Problem statement: Filter the entries, keeping every line with the string "note".

Stored data entries:
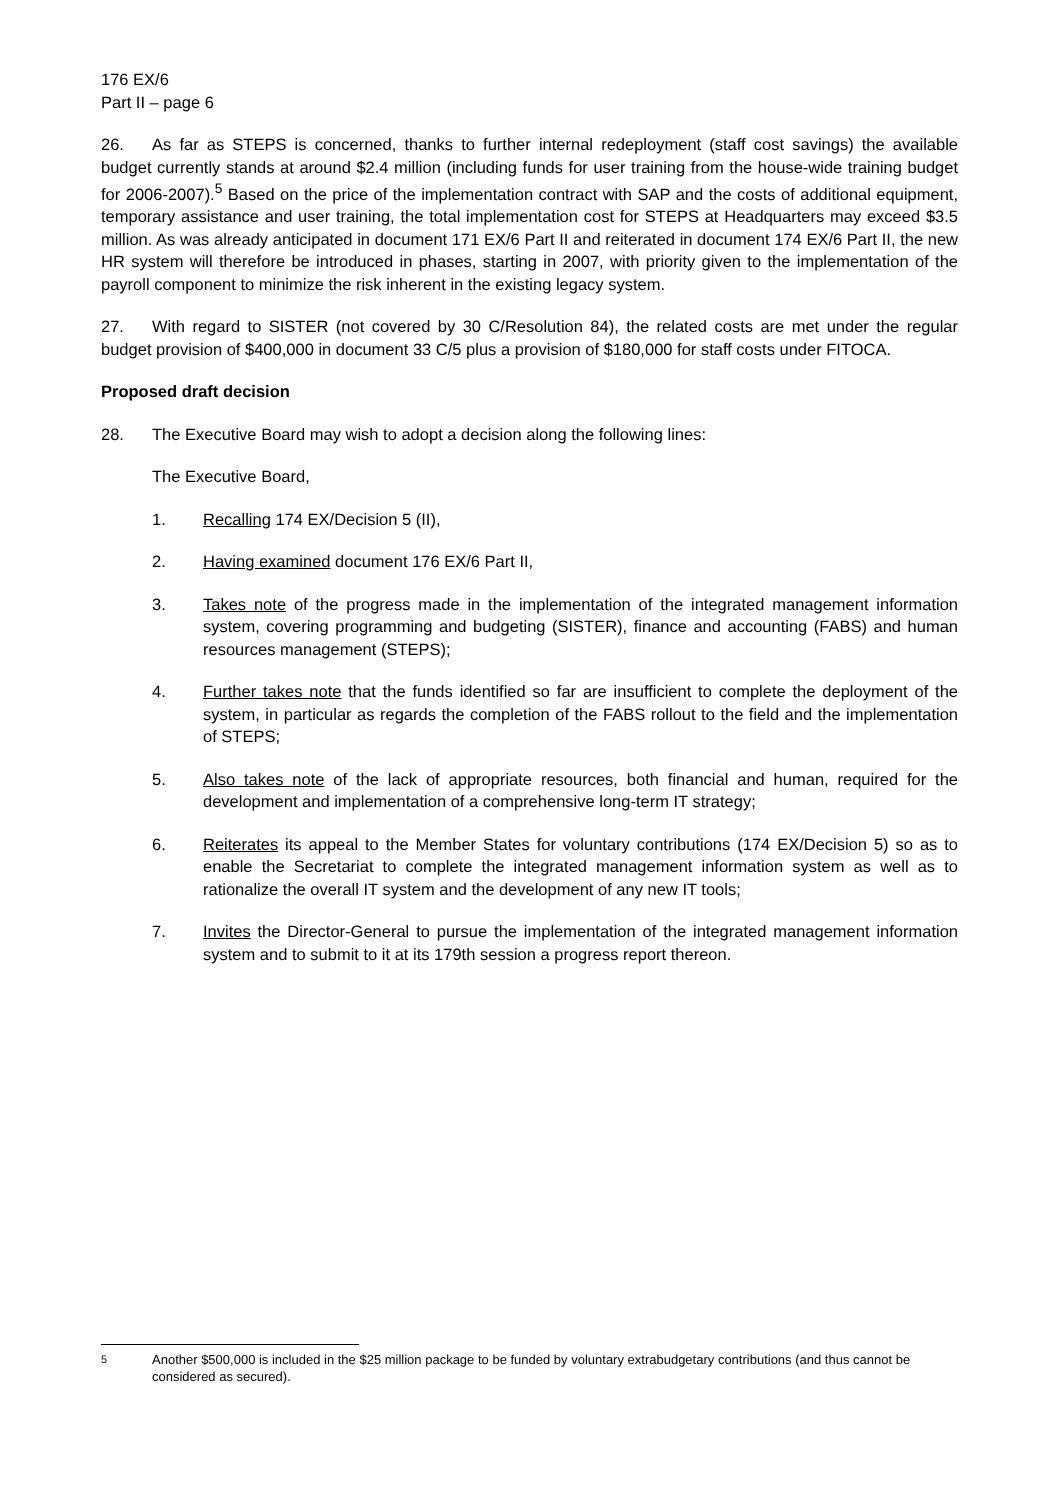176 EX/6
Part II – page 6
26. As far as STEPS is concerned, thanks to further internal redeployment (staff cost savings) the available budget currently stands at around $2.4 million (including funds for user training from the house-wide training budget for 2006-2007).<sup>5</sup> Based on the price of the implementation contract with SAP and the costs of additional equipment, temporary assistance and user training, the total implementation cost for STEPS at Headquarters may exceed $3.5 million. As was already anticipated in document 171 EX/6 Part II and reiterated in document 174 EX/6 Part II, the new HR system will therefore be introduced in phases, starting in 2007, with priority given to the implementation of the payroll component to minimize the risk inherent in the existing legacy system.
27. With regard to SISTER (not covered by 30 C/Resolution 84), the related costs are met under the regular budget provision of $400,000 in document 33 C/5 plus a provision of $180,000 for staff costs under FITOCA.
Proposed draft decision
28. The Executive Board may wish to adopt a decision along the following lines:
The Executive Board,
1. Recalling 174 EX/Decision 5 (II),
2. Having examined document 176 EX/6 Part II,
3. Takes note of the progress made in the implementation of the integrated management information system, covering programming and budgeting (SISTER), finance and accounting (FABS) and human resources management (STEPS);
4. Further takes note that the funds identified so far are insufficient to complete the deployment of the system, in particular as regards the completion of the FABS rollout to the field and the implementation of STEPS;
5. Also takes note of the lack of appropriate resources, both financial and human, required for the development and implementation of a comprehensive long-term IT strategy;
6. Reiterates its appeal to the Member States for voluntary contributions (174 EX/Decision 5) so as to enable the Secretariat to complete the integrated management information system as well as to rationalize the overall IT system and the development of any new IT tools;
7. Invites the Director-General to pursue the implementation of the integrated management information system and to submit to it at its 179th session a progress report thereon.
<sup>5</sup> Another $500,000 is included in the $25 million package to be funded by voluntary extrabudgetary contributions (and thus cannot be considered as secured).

Expected answer:
3. Takes note of the progress made in the implementation of the integrated management information system, covering programming and budgeting (SISTER), finance and accounting (FABS) and human resources management (STEPS);
4. Further takes note that the funds identified so far are insufficient to complete the deployment of the system, in particular as regards the completion of the FABS rollout to the field and the implementation of STEPS;
5. Also takes note of the lack of appropriate resources, both financial and human, required for the development and implementation of a comprehensive long-term IT strategy;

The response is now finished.